Usually, I ask questions by doing experiments and the materials answer with the results. Sometimes, they tell me a secret nobody else knows. The thing I love most is that the materials never lie. If it seems that they do, it only means that I asked in the wrong way or misinterpreted their answers.
How do you explain what you study to non-scientists?
Like an architect, I design and build a structure for a specific purpose. The biggest difference from an architect, I think, lies in the scale of building blocks I use: nanoscale (a length scale 100,000 times smaller than that of human hair width). They are generally invisible and impalpable so specialized techniques are required to analyze and assemble them. At this small scale, they begin to show intriguing properties which cannot be observed from their bulk counterparts at a visible length scale. I’ve studied such properties and developed novel assembly techniques to find new applications.
What are you working on now, and what do you hope to achieve?
I am working on developing a mask-inspired structure which releases antiviral chemicals into exhaled droplets on contact.

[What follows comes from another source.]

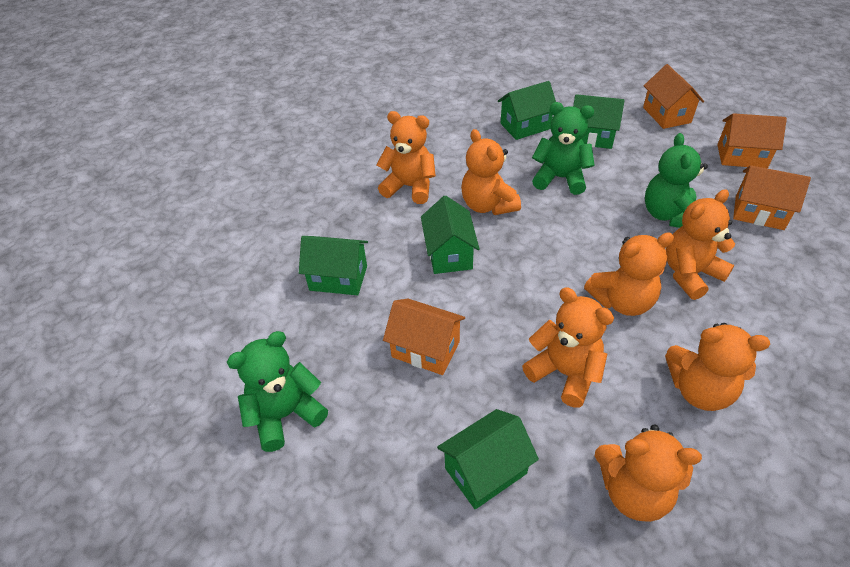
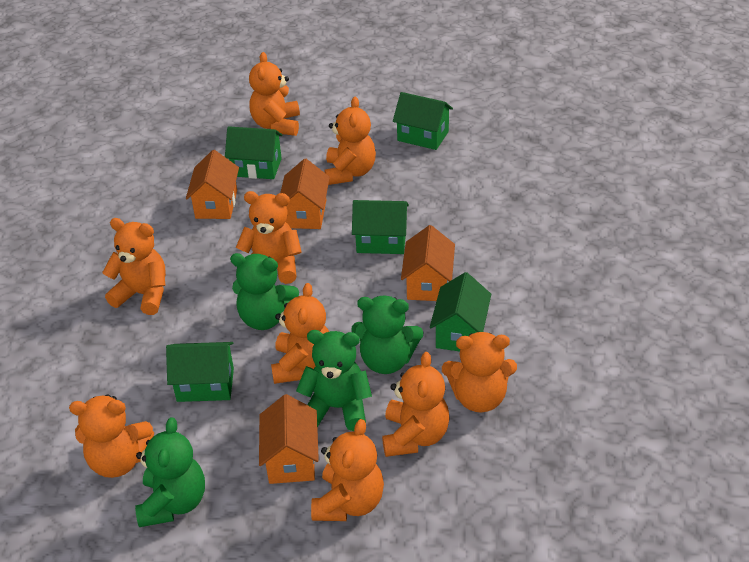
green teddy bear: [227,331,328,452] [532,102,595,195] [645,133,708,228] = 3 -> [135,417,205,527] [230,253,299,330] [296,330,372,431] [351,296,423,374] = 4
orange teddy bear: [377,111,436,204] [461,129,521,215] [522,287,614,408] [584,232,674,316] [595,425,702,522] [665,323,770,411] [666,189,735,300] = 7 -> [69,394,154,478] [102,218,166,315] [236,191,302,284] [249,52,300,136] [271,283,329,384] [311,419,384,521] [325,97,376,185] [382,352,450,457] [442,332,517,412] = 9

When we take a closer look at a commercial face mask, it can be seen that the mask consists of densely packed and randomly intertwined fibers. They form a physical barrier to airborne particular matters and exhaled droplets as providing narrow, tortuous pathways. Depending on the quality of the mask, however, some of the droplets succeed in passing through the mask as bouncing forward in the tortuous structure. If they contain viruses, this could result in the spread of the viruses.
Hence, I am trying to modify the fibers to release antiviral chemicals when the droplets bounce on (i.e., interact with) them during the escape. I hope, if it is successful, the new mask-inspired structure could slow and even prevent the spread of viruses.
Prof. Huang recently co-authored an article that urged physical scientists and engineers to think about how they can help during a global crisis like COVID-19. What do you think about your own role in a crisis?
First of all, I’d like to thank the public health and healthcare workers who are fighting at the frontline of this pandemic. Compared to what they do, my own work may be indirect, take a long time, and could even fail. Nevertheless, I want to keep devising and developing better personal protective equipment that could help them work more efficiently and safely.
As described in the article, there are a lot of uncovered research topics in which physical scientists can take a part to slow or prevent the spread of viruses. It is impossible for me to cover all the topics. Instead, I hope my ongoing research could contribute to setting a scientific foundation for them to achieve more, and thereby could encourage more scientists to participate in this global challenge.
Can you tell me about a mentor who has helped you in your career?
My Ph.D. advisor, Prof. Tae Hee Han at Hanyang University. I think his educational philosophy worked well with me. Usually, he set a project aim as broadly as possible and let me play freely within it rather than managing my individual steps. He stepped in only when I was stuck on a specific point, and taught me how to see a forest instead of a single tree. All of these were helpful for developing my own philosophy on MSE.
What has been a highlight of your time at Northwestern?
At this time last year our group members often played beach volleyball at Clark Street Beach. Although I had never played it before, I enjoyed running, jumping and sliding on the beach. I hope to play volleyball again this summer once we overcome this pandemic.
What are your hobbies outside of the lab?
One of my hobbies is singing and listening music. It helps me release stress. I also love to go jogging around the Lake Michigan in the morning.